Quote the records verbatim from the line containing "条码支付主要是微信、支付宝两" through the final line of the records, with both of those lines included.

Segment Open

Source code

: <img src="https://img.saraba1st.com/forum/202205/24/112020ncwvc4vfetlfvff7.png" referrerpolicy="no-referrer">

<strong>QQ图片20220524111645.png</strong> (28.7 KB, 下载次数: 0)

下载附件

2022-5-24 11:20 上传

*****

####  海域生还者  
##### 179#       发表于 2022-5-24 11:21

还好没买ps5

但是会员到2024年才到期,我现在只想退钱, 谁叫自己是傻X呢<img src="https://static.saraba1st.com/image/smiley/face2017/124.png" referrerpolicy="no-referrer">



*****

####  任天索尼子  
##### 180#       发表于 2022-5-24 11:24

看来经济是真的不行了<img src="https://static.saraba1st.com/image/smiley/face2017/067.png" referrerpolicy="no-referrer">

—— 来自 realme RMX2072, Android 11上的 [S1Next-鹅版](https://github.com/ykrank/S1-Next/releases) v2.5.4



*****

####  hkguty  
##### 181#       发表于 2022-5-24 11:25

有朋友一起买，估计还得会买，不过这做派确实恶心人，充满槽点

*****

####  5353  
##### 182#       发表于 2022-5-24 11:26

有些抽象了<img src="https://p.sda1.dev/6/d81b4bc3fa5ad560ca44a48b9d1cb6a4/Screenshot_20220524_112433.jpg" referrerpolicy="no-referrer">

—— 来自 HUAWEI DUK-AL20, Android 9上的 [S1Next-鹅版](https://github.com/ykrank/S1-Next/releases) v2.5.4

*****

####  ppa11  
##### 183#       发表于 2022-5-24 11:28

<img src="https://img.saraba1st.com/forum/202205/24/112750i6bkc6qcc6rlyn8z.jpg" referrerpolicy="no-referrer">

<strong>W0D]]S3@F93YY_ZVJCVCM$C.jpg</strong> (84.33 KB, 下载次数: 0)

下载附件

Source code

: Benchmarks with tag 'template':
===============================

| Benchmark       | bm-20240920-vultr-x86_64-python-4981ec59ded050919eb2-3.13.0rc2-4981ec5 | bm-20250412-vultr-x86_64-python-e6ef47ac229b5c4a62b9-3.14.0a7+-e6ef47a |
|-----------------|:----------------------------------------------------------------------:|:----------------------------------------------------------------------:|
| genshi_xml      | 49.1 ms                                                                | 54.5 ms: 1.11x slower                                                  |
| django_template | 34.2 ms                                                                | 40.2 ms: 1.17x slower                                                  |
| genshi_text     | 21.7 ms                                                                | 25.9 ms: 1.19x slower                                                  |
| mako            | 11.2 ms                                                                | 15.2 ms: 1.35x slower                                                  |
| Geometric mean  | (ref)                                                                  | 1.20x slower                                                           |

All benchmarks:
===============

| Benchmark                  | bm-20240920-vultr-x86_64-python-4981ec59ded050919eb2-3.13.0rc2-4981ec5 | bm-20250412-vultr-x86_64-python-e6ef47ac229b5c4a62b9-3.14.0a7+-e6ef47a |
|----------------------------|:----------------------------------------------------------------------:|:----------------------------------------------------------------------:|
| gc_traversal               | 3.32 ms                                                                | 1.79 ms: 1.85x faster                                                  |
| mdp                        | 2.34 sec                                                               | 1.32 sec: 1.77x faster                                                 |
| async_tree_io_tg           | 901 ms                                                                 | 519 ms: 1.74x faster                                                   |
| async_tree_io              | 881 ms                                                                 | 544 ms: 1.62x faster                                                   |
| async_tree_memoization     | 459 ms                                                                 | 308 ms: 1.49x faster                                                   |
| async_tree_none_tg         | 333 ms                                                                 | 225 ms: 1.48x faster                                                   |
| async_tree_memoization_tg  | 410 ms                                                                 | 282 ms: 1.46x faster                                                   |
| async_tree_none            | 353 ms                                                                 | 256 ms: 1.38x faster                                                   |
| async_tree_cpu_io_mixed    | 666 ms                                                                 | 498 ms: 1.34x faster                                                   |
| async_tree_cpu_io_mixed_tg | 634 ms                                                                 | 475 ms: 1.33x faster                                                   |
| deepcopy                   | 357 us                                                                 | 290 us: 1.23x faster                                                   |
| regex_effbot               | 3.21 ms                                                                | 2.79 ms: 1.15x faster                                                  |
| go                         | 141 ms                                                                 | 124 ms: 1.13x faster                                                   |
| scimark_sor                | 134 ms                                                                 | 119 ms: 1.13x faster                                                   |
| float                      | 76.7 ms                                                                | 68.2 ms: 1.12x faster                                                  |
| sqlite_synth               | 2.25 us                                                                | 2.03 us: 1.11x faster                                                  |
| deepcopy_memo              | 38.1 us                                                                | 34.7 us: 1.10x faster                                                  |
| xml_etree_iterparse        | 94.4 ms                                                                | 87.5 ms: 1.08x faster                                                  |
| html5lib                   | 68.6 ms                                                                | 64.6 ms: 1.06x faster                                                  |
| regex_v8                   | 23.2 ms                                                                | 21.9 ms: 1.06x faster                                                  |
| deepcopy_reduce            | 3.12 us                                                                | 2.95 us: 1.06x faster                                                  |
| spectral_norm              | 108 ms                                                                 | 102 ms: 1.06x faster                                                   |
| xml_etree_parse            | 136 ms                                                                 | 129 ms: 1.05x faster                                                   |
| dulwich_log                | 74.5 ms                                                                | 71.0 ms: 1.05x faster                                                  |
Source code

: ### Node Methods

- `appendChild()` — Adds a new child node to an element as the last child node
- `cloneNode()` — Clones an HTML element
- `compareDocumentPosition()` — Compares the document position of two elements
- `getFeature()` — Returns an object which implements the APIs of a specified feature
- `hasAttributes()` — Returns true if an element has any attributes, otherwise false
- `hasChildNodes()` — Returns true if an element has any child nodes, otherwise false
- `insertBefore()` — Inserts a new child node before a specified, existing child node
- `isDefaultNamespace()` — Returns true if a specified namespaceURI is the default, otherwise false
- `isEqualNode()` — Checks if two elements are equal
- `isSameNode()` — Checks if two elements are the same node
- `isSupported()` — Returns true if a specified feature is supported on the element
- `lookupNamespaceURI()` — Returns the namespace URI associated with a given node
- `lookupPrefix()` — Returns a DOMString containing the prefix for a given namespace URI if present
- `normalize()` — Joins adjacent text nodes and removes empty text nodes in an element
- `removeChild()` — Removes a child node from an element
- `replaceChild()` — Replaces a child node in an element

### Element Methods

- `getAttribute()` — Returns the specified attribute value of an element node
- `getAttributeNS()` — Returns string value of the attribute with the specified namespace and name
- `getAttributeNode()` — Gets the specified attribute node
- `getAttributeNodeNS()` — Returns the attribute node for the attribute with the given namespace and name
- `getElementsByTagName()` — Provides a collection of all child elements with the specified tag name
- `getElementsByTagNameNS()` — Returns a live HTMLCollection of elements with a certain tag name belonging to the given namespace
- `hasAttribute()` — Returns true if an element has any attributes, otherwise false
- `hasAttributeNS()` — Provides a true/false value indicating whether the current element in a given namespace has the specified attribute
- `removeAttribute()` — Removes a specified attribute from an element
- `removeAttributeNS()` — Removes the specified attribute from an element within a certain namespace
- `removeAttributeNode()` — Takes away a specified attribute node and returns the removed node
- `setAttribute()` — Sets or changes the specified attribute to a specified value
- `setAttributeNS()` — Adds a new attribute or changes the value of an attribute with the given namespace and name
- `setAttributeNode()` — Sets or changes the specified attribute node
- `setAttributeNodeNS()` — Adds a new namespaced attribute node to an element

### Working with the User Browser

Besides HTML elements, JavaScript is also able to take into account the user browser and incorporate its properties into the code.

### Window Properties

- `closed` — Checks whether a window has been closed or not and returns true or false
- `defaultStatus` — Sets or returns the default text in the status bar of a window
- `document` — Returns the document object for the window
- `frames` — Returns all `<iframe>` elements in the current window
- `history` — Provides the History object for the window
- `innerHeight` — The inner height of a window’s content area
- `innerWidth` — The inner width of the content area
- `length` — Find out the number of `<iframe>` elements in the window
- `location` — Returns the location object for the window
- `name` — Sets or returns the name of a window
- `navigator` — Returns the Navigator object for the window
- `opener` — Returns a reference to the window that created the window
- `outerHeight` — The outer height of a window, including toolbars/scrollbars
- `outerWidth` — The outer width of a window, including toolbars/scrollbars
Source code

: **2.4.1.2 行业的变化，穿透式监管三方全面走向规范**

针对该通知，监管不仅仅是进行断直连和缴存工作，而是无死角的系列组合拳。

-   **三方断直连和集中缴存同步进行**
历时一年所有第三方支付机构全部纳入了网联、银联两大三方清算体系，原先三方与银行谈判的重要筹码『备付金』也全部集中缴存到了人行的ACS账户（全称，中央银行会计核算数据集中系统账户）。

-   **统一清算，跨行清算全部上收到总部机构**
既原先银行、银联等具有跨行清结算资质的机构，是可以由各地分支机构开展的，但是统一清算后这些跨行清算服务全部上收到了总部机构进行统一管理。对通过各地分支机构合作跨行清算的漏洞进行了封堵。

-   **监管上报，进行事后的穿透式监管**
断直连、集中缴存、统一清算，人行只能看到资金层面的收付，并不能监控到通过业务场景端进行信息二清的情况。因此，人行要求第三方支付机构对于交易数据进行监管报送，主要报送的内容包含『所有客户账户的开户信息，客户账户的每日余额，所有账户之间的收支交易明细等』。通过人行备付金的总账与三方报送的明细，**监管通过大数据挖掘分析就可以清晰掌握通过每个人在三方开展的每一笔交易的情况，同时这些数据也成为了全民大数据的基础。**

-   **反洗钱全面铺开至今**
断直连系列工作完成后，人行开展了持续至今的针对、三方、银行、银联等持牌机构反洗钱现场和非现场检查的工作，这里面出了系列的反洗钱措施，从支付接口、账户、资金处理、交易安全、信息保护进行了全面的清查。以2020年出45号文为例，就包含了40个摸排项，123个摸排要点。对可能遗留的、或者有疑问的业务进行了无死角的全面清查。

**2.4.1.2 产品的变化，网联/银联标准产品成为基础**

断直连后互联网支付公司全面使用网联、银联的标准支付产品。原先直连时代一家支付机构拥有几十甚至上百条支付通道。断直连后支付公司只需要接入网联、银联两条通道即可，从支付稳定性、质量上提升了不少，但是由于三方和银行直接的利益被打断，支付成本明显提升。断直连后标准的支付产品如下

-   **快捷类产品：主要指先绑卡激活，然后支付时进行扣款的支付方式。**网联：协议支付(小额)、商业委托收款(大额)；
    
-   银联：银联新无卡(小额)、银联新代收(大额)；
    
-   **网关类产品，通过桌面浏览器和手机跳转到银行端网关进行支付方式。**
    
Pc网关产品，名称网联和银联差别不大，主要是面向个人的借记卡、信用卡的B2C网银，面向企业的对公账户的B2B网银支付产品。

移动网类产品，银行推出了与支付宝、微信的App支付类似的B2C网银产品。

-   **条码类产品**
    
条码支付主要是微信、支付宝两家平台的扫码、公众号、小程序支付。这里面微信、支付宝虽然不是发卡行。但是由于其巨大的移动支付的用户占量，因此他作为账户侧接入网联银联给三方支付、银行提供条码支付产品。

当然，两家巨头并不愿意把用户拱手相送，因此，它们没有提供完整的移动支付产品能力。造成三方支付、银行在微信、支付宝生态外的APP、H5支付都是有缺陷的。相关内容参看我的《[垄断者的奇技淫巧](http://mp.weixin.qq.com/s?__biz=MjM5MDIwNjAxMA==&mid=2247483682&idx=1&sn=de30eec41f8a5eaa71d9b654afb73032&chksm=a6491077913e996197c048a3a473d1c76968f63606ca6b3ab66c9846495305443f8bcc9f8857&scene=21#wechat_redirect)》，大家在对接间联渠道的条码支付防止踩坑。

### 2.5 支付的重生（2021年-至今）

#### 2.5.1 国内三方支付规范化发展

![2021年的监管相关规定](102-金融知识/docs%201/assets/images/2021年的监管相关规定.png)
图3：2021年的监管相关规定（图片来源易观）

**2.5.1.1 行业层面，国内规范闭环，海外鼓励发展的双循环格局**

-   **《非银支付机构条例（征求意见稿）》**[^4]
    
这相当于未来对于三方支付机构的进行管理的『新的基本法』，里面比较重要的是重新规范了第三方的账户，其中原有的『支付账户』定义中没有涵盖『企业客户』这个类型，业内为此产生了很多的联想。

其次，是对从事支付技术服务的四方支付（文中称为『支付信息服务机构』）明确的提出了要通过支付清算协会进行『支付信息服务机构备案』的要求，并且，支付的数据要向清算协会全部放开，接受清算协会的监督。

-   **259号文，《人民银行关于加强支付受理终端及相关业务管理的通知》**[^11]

Segment Closed

• **OUTPUT FOR THIS TASK**:
条码支付主要是微信、支付宝两家平台的扫码、公众号、小程序支付。这里面微信、支付宝虽然不是发卡行。但是由于其巨大的移动支付的用户占量，因此他作为账户侧接入网联银联给三方支付、银行提供条码支付产品。

当然，两家巨头并不愿意把用户拱手相送，因此，它们没有提供完整的移动支付产品能力。造成三方支付、银行在微信、支付宝生态外的APP、H5支付都是有缺陷的。相关内容参看我的《[垄断者的奇技淫巧](http://mp.weixin.qq.com/s?__biz=MjM5MDIwNjAxMA==&mid=2247483682&idx=1&sn=de30eec41f8a5eaa71d9b654afb73032&chksm=a6491077913e996197c048a3a473d1c76968f63606ca6b3ab66c9846495305443f8bcc9f8857&scene=21#wechat_redirect)》，大家在对接间联渠道的条码支付防止踩坑。

### 2.5 支付的重生（2021年-至今）

#### 2.5.1 国内三方支付规范化发展

![2021年的监管相关规定](102-金融知识/docs%201/assets/images/2021年的监管相关规定.png)
图3：2021年的监管相关规定（图片来源易观）

**2.5.1.1 行业层面，国内规范闭环，海外鼓励发展的双循环格局**

-   **《非银支付机构条例（征求意见稿）》**[^4]
    
这相当于未来对于三方支付机构的进行管理的『新的基本法』，里面比较重要的是重新规范了第三方的账户，其中原有的『支付账户』定义中没有涵盖『企业客户』这个类型，业内为此产生了很多的联想。

其次，是对从事支付技术服务的四方支付（文中称为『支付信息服务机构』）明确的提出了要通过支付清算协会进行『支付信息服务机构备案』的要求，并且，支付的数据要向清算协会全部放开，接受清算协会的监督。

-   **259号文，《人民银行关于加强支付受理终端及相关业务管理的通知》**[^11]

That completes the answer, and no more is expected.